History Of Taj Mahal
Taj Mahal, a love story in marble, is one of the wonders of the architectural world.
It was built by the Mughal emperor Shah Jahan as the final resting place for his beloved departed wife, Mumtaz Mahal. Not only is the Taj an architectural marvel with respect to its strict symmetry followed everywhere in the complex, but it’s also one of the most beautiful buildings ever built. Its iridescent white marble changes color according to the sunlight and its parchinkari work, which depicts the flowers of heaven, is breathtaking.
The Mughal dynasty in India started with the invasion of Babur in 1526 A.D., a descendent of Timur (also known as Timurlane). The Mughals were originally Mongols and also related to Genghis Khan. The fifth king in the generation of Mughals was Shah Jahan. His full name was Shahanshah Shahab-ud-din Muhammad Shah Jahan I. He was born in 1592 and died in 1666 at the age of 74. He is considered to be one of the greatest Mughal emperors. His reign has been called the Golden Age of the Mughals and one of the most prosperous ages of the Indian civilization.

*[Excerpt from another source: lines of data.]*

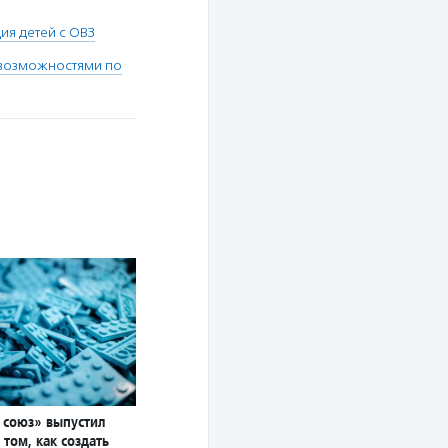
ия детей с ОВЗ
 возможностями по
 союз» выпустил
том, как создать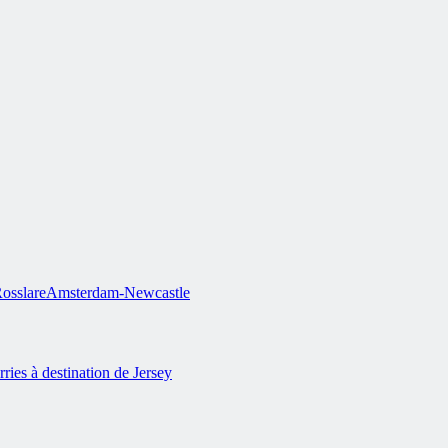
osslare
Amsterdam-Newcastle
rries à destination de Jersey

He built the beautiful mausoleum, the Taj Mahal for his beloved wife, Mumtaz Mahal, whose name means “the chosen one of the palace”. Her real name was Arjumand Banu Begum and she was the niece of Nur Jahan (wife of Jahangir, Shah Jahan’s father). This was a special name bestowed upon her by Shah Jahan after their marriage in 1612 A.D.. She stood by the emperor’s side not only as a wife but also as an advisor, a confidante and a friend for 19 years. None of the emperor’s consorts could rival his affection for her.

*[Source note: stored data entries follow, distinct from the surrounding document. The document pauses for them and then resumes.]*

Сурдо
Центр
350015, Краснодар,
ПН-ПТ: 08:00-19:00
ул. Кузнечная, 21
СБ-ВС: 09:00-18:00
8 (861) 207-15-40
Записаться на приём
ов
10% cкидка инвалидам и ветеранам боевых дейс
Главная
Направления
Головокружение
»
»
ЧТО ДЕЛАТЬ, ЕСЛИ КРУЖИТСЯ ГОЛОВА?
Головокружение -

She bore him 14 children, out of which only 7 survived and she passed away giving birth to her fourteenth child in Burhanpur in 1631. Torn by her death, Shah Jahan immediately began construction of a mausoleum in Agra in 1632. It was to be unlike any monument the world had ever seen. The construction finally finished in 1653, taking a total of 21 odd years to complete a magnificent monument with a love story at its heart. There were 22000 artisans engaged in building the Taj which explains the sheer magnificence of the building.
Unlike the other buildings during the times of the Mughals in red sandstone, Shah Jahan decided to build this building with the finest grade of white marble. The marble was obtained from a quarry situated in Makrana, a small city in Rajasthan, a state of India. It is about 340 kms from Agra. But just plain white marble was not used in its construction, the marble was inlaid with precious and semi-precious stones like lapis lazuli, turquoise, jasper, chalcedony, coral, onyx, jade, amethyst, green beryl or emerald. These precious and semi-precious stones form a mosaic of flowers, leaves and geometrical patterns both outside and inside of the Taj.
This particular form of mosaic work is called parchinkari. It is an amalgamation of the Persian, Italian and the Indian artform of pietra dura. Pietra dura is an Italian artform which originated in Florence in the 16th century. It involves inlaying stone upon stone to create a mosaic work which looks like a painting. Hence, the inlayed flowers in the Taj Mahal look like paintings. Mumtaz and Shah Jahan were both buried at the centre of the building with both their cenotaphs studded with semi-precious and precious stones. This symbol of love has withstood the test of time for more than 350 years on the banks of the river Yamuna and it will serve as an eternal resting place for both Mumtaz Mahal and Shah Jahan for centuries to come.